Bezirksgericht Plessur, Einzelrichter

18. November 2014Deutsch17 min

Source gr.ch

Sachverhalt

1. a) Die vorliegende Beschwerde richtet sich gegen die Verfügung der IV-Stelle des Kantons Graubünden vom 30. April 2014. Eine solche Anordnung, die gemäss Bundesrecht der Beschwerde an das Versicherungsgericht am Ort der IV-Stelle unterliegt (Art. 69 Abs. 1 lit. a des Bundesgesetzes über die Invalidenversicherung [IVG; SR 831.20]), kann beim Verwaltungsgericht des Kantons Graubünden als kantonales Versicherungsgericht angefochten werden (Art. 49 Abs. 2 lit. a des kantonalen Gesetzes über die Verwaltungsrechtspflege [VRG; BR 370.100]). Die sachliche und örtliche Zuständigkeit des Verwaltungsgerichts des Kantons Graubünden zur Beurteilung der vorliegenden Streitsache ist somit gegeben. Als formelle und materielle Verfügungsadressatin ist die Beschwerdeführerin von der angefochtenen Verfügung unmittelbar betroffen und hat ein schutzwürdiges Interesse an deren gerichtlicher Überprüfung, womit sie zur Beschwerdeführung legitimiert ist (Art. 1 Abs. 1 IVG i.V.m. Art. 59 des Bundesgesetzes über den Allgemeinen Teil des Sozialversicherungsrechts [ATSG; SR 830.1]). Da die Beschwerde dem Verwaltungsgericht überdies form- und fristgerecht (Art. 1 Abs. 1 IVG i.V.m. Art. 60 und Art. 61 lit. b ATSG) eingereicht wurde, ist darauf einzutreten.
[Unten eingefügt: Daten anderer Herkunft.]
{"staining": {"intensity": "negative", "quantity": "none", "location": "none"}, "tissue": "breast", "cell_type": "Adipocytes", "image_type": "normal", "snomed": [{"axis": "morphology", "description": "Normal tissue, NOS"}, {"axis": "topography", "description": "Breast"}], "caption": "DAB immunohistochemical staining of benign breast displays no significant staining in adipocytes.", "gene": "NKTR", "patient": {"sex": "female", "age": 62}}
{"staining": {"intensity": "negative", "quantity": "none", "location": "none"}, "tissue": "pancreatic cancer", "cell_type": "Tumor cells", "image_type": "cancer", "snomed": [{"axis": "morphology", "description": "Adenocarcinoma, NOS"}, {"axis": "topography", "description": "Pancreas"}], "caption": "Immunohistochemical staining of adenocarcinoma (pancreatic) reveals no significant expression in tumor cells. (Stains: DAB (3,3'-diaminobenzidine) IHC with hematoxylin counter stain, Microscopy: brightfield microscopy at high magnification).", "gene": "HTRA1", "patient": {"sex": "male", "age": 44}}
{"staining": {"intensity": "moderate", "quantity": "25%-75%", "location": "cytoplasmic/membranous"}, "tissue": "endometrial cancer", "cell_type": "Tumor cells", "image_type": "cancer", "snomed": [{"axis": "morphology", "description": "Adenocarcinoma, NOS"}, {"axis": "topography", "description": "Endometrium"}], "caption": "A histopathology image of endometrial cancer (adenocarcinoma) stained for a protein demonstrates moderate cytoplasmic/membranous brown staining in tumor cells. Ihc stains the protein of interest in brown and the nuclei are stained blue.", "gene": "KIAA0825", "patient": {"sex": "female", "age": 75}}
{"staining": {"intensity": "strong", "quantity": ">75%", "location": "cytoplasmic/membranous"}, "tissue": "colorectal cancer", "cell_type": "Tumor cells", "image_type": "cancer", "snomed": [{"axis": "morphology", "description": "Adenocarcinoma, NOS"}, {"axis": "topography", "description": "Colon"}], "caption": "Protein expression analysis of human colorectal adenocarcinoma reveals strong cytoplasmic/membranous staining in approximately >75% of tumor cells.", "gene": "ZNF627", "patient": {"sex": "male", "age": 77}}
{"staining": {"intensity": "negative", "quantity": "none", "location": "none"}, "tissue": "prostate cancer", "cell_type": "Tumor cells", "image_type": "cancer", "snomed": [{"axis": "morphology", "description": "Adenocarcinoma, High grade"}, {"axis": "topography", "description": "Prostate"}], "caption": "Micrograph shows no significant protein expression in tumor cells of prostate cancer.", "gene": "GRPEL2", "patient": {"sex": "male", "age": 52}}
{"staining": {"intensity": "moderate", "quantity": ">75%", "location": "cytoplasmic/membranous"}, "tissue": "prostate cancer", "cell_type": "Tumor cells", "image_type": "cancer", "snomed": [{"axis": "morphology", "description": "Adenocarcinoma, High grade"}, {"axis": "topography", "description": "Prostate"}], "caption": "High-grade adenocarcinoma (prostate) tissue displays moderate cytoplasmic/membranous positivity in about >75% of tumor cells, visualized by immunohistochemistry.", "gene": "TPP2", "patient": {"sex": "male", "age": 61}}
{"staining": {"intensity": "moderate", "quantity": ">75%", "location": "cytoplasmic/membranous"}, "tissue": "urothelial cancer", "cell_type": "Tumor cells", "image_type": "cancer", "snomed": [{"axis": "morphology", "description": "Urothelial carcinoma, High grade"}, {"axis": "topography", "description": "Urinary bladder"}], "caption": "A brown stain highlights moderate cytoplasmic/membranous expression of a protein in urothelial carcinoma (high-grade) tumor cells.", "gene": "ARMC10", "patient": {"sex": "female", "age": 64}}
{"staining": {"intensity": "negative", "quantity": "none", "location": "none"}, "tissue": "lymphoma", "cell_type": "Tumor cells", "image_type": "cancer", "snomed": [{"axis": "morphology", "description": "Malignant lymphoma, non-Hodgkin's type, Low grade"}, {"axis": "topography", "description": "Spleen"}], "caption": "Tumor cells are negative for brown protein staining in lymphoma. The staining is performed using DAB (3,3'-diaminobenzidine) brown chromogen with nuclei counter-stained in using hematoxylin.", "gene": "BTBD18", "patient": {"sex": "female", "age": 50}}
b) Streitig und vorliegend zu prüfen ist lediglich die Frage nach dem Erwerbsstatus, d.h. ob für die Invaliditätsbemessung die allgemeine Methode des Einkommensvergleichs oder die gemischte Methode anzuwenden ist. Die Beschwerdeführerin bringt vor, sie wäre ohne Gesundheitsschaden zu 100 % erwerbstätig, während dem die Beschwerdegegnerin von einer hypothetischen Erwerbstätigkeit von 50 % (und einer Betätigung im Haushalt von 50 %) ausgeht. Unbestritten ist, dass die Beschwerdeführerin in den letzten Jahren ihr Arbeitspensum mehrfach von 40 % bzw. 50 % auf 80 % bzw. 100 % steigerte.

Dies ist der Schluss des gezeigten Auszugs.